• EXERCISE
Exact copies of the lines from the one holding "3) act=cut pic=k" through the last line of the entries below are to be printed, with pictures omitted.
·····
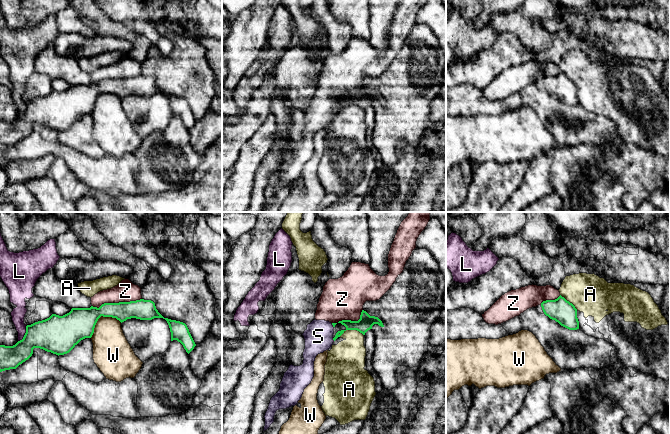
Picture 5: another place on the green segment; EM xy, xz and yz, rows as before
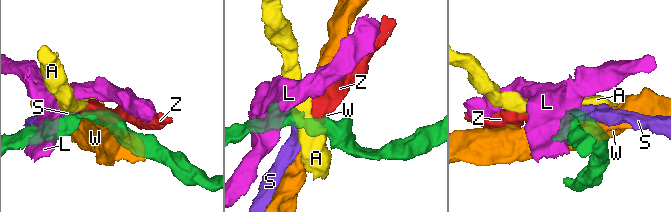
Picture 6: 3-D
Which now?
Accept: none
A: Reject. Touches green in xz. Thickness 120 nm (green) against 280 nm
L: Reject. Touches green in xy. Thickness 300 nm (green) against 110 nm
S: Reject. Touches green in xz. Thickness 90 nm (green) against 220 nm
W: Reject. Touches green in xy. Thickness 240 nm (green) against 280 nm
Z: Reject. Touches green in xy. Thickness 160 nm (green) against 170 nm

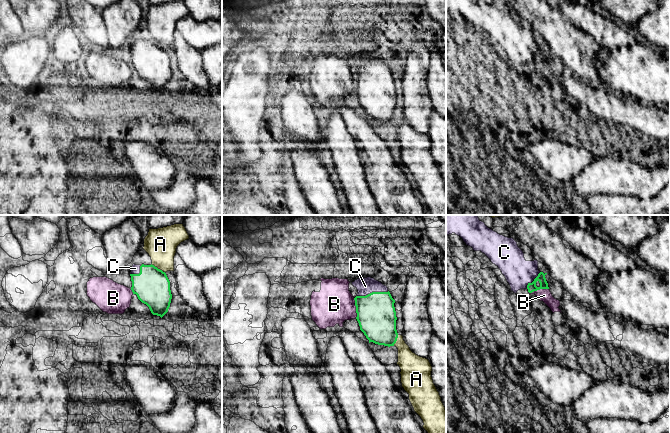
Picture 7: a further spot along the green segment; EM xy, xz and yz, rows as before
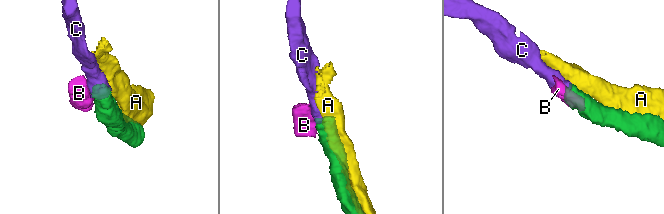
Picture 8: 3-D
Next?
Accept: C
A: Reject. Touches green in xy. Thickness 280 nm (green) against 240 nm
B: Reject. Touches green in xz. Thickness 320 nm (green) against 320 nm
C: Accept. Touches green in xz. Thickness 320 nm (green) against 140 nm

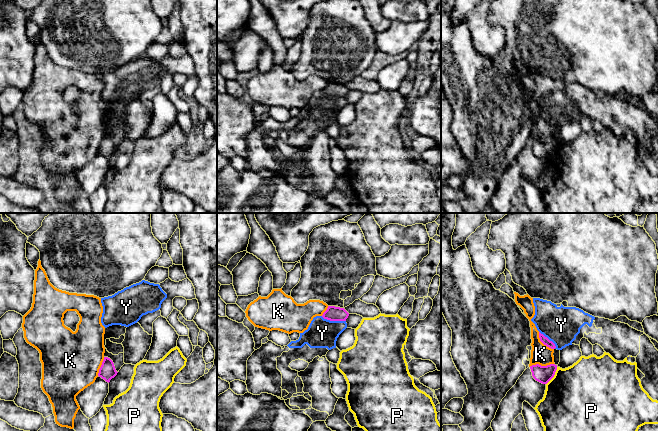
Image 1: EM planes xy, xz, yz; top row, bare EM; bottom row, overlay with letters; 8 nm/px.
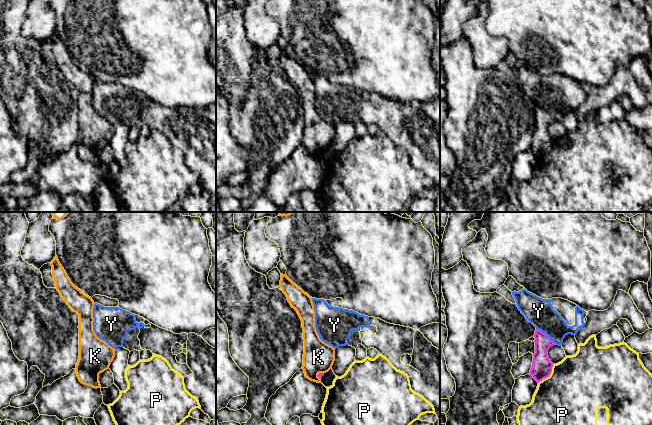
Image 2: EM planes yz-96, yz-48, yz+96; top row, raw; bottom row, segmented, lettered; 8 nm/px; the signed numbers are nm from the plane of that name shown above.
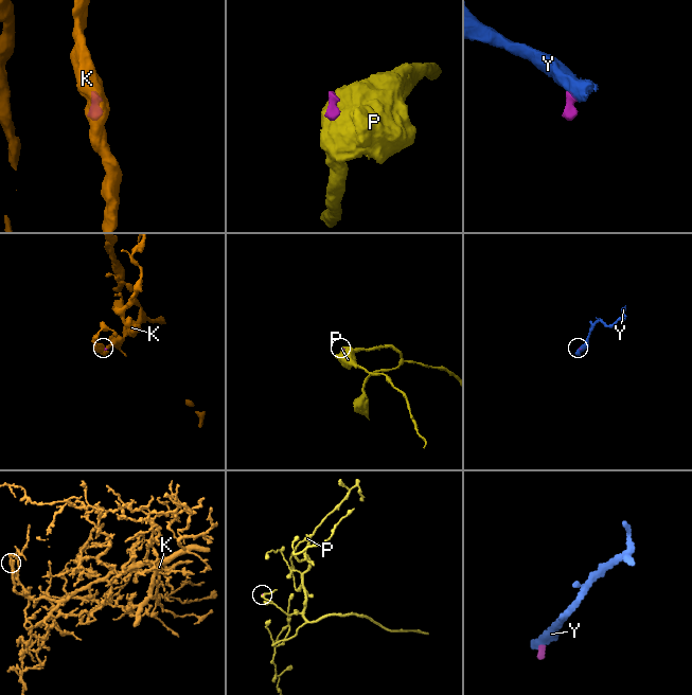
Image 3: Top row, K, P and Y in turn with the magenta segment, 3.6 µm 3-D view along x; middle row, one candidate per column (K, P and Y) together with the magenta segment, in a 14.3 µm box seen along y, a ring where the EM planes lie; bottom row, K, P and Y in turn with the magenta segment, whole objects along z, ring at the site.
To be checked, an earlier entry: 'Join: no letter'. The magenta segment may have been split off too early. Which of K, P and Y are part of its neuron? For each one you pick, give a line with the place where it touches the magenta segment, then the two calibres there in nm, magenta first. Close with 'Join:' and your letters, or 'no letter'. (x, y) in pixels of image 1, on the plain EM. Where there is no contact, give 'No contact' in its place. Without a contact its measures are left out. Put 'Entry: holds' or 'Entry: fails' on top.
Entry: fails
Y: Touches magenta at xz (333, 96). Thickness 120 nm (magenta) against 240 nm
Join: Y

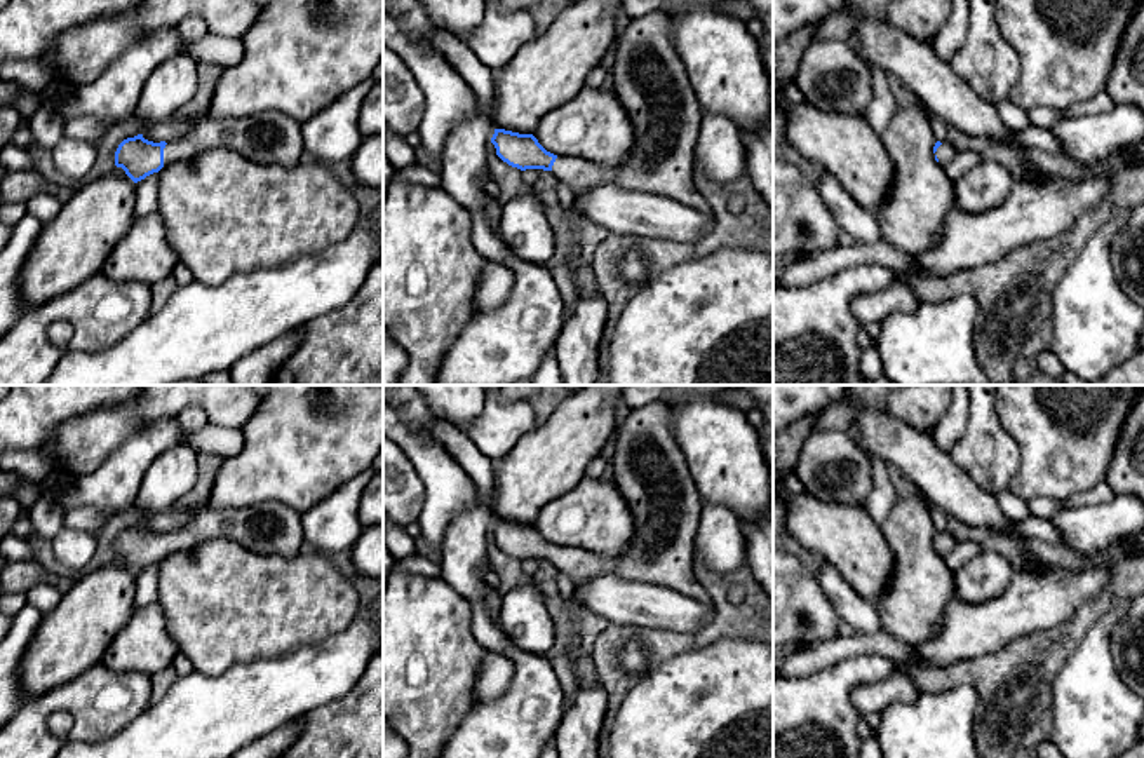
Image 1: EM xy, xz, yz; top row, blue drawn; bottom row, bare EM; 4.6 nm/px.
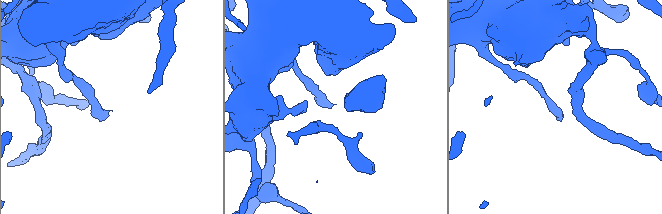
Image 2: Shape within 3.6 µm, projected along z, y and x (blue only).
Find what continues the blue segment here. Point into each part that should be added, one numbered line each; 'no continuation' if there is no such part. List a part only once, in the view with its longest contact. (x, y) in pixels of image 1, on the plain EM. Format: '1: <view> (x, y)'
1: xy (272, 528)

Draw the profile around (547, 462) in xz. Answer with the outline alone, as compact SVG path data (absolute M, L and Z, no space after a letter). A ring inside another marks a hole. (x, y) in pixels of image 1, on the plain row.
M578 385L543 423L524 434L495 467L495 495L491 514L519 525L535 525L540 511L568 491L583 477L590 462L601 455L602 446L613 437L616 403L627 385Z

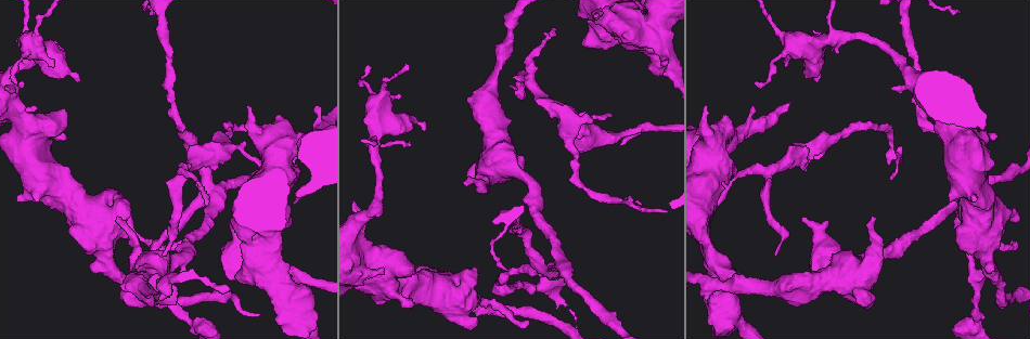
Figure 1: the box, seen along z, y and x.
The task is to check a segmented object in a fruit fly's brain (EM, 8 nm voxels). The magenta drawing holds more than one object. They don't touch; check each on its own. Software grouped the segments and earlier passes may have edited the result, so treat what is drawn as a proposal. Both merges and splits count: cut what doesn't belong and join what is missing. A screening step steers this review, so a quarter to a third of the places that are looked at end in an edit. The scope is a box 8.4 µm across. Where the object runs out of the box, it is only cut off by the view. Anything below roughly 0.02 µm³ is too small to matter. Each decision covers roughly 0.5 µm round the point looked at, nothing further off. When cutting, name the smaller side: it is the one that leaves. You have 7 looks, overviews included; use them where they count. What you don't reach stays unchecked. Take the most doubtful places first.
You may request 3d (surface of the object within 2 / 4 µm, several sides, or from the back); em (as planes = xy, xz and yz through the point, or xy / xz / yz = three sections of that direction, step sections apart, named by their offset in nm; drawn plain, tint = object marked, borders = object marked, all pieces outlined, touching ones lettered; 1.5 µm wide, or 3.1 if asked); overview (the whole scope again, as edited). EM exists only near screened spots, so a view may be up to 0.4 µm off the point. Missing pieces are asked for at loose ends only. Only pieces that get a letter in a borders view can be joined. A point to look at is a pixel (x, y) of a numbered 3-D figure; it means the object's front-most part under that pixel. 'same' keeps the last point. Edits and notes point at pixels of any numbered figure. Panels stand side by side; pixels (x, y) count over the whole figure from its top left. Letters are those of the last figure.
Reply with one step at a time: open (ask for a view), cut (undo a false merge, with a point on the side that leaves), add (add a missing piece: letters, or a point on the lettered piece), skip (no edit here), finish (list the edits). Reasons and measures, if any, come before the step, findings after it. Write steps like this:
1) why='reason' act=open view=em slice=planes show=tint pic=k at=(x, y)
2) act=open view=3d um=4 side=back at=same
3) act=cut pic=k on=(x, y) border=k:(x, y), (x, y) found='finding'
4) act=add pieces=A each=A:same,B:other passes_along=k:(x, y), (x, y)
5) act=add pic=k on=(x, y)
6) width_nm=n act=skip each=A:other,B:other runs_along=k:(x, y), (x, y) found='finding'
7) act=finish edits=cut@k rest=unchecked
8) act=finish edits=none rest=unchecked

why='branch stops here' act=open view=em slice=planes show=borders pic=1 at=(584, 44)

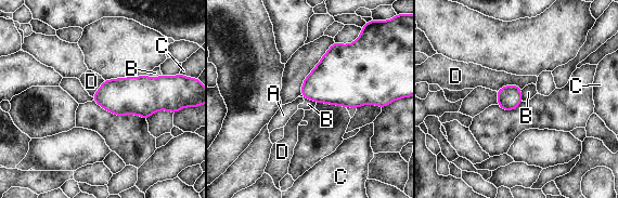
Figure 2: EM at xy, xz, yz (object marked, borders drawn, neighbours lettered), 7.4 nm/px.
act=skip each=A:other,B:other,C:other,D:other found='no lettered piece goes on from it'

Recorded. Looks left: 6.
·····
• SOLUTION FOR THIS PROBLEM
3) act=cut pic=k on=(x, y) border=k:(x, y), (x, y) found='finding'
4) act=add pieces=A each=A:same,B:other passes_along=k:(x, y), (x, y)
5) act=add pic=k on=(x, y)
6) width_nm=n act=skip each=A:other,B:other runs_along=k:(x, y), (x, y) found='finding'
7) act=finish edits=cut@k rest=unchecked
8) act=finish edits=none rest=unchecked

why='branch stops here' act=open view=em slice=planes show=borders pic=1 at=(584, 44)

Figure 2: EM at xy, xz, yz (object marked, borders drawn, neighbours lettered), 7.4 nm/px.
act=skip each=A:other,B:other,C:other,D:other found='no lettered piece goes on from it'

Recorded. Looks left: 6.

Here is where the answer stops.